May I suggest pulling a search for this topic, along with the others that you have posted. The majority of your questions have been delved into in great depth in other threads. The HVAC one - maybe not. I hope you did get that pay raise you were looking for

For this one - check out Schluter systems


----------



## AARC Drywall (May 11, 2008)

for tile use densheild or hardi board, but hardi board is a lot harder to cut if you do not have the correcet tools, denshield is what we use, and its made for that application. Green board is no longer recommended for wet areas, so dont use it.


----------



## andeeznuts (Feb 21, 2008)

i use hardi board everywhere where tile is .i hate durock. In bathrooms i use blueboard with a plaster slick coat on it.


----------



## cleveman (Dec 28, 2007)

denshield is the way for me. and I would suggest not stopping in the baths at 1/3-go to the ceiling. and put a backsplash in your kitchen.


----------



## CambridgeAl (Nov 23, 2008)

hardi on the walls, ditra on the floors.


----------



## Brocktologist (Sep 16, 2008)

SLSTech said:


> May I suggest pulling a search for this topic, along with the others that you have posted. The majority of your questions have been delved into in great depth in other threads. I hope you did get that pay raise you were looking for
> 
> For this one -


http://www.albinoblacksheep.com/flash/posting


----------



## Mellison (Aug 3, 2008)

Always Hardibacker for me.
The sheers I use to cut it was one of the best tools I ever bought.


----------



## katttfishh (Jun 10, 2005)

What shears are you using?





Mellison said:


> Always Hardibacker for me.
> The sheers I use to cut it was one of the best tools I ever bought.


----------



## Winchester (Jun 29, 2008)

For all of you who use Densshield, is it waterproof? what about when you screw it down?
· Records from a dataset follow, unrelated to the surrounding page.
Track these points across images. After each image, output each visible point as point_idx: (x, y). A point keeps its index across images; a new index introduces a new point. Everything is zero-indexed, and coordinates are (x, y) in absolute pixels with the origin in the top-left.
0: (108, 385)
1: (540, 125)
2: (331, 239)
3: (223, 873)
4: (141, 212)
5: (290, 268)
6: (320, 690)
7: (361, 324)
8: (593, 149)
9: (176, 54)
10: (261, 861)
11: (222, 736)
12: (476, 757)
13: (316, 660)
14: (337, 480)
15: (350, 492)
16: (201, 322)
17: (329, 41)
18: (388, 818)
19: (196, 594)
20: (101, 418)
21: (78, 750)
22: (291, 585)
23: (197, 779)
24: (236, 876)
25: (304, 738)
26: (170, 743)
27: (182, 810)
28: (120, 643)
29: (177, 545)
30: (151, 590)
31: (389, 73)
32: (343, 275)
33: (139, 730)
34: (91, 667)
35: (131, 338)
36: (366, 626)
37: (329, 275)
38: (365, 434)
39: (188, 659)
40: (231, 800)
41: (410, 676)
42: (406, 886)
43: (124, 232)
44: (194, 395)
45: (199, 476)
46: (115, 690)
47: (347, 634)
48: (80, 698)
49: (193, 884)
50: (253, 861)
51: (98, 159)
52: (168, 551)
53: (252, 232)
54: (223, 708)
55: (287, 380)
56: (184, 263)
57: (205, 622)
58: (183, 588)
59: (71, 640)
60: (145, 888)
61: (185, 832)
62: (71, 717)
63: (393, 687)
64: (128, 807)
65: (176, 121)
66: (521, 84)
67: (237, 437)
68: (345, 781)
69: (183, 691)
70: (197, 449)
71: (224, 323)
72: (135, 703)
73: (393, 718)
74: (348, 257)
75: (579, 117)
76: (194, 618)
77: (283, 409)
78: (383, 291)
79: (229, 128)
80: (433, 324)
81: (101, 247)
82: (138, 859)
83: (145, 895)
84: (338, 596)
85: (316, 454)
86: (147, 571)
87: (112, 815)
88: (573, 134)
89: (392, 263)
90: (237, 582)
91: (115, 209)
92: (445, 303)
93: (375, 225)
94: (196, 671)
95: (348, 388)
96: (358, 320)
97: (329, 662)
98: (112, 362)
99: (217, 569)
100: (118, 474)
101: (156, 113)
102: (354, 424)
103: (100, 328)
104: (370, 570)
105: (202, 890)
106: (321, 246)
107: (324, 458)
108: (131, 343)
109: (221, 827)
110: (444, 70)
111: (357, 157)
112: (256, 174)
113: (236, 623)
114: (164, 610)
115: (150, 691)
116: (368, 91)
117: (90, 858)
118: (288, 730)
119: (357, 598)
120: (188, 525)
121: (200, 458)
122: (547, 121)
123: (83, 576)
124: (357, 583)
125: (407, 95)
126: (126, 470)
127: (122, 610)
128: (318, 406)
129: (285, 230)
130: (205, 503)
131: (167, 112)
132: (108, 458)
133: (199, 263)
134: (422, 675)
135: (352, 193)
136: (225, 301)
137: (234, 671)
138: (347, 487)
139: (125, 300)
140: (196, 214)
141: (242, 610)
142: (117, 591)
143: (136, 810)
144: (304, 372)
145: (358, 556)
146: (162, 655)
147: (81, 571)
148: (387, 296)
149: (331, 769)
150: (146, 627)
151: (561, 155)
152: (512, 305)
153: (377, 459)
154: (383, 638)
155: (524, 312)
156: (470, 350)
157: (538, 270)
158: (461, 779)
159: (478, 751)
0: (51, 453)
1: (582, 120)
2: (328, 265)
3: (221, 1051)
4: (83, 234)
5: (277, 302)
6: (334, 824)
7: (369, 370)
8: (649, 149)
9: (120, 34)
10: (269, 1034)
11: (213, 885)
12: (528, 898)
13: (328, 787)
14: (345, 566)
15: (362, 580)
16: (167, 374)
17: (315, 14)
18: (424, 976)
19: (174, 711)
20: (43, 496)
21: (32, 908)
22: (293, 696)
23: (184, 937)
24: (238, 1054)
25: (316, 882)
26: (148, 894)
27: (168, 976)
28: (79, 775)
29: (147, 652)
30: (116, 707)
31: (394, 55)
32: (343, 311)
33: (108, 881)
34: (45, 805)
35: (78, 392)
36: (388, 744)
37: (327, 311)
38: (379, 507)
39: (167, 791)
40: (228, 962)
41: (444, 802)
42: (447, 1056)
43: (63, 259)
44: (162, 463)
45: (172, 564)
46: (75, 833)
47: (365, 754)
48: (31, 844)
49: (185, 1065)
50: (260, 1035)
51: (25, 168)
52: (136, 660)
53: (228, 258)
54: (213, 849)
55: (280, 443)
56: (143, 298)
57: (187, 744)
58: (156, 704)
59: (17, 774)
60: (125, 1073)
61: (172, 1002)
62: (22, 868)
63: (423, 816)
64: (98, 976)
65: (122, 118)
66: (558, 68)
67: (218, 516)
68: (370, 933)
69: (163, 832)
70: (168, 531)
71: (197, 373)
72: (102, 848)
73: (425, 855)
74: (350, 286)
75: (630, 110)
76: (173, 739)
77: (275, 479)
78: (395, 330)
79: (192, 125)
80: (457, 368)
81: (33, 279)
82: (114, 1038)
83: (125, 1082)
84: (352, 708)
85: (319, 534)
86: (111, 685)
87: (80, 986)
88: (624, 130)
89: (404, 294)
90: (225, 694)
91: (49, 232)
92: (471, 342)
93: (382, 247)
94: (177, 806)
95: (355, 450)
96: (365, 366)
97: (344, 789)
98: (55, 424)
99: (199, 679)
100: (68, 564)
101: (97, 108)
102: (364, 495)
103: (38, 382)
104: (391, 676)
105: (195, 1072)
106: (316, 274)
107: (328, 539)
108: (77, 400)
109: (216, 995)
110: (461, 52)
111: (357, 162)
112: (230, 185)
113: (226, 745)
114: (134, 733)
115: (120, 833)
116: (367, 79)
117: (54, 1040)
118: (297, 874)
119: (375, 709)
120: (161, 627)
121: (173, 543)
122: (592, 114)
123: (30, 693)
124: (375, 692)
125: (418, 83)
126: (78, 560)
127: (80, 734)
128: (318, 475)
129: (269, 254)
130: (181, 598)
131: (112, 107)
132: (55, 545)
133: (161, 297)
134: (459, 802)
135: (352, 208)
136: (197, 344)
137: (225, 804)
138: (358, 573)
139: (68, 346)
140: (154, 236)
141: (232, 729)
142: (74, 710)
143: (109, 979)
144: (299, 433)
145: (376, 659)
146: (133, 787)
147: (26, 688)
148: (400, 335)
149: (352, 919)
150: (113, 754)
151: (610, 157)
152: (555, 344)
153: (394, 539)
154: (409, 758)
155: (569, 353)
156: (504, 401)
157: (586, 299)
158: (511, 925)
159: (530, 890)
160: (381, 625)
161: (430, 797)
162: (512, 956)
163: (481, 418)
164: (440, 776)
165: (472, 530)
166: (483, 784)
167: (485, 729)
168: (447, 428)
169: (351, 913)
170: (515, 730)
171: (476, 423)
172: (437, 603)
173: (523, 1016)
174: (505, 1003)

Just wondering. My supplier no longer carries cement board and delivered densshield to me this morning.


----------



## Mike Finley (Apr 28, 2004)

I wouldn't do anything beyond regular ole green board drywall for backer behind tile wainscotting in a bathroom. As long as the tile isn't going in a wet area that's all it needs. Doing more wouldn't be wrong, just like doubling up all the 2x4s in your walls wouldn't be wrong if you wanted to do it, but it isn't needed either. We would allow mastic behind that tile too.


----------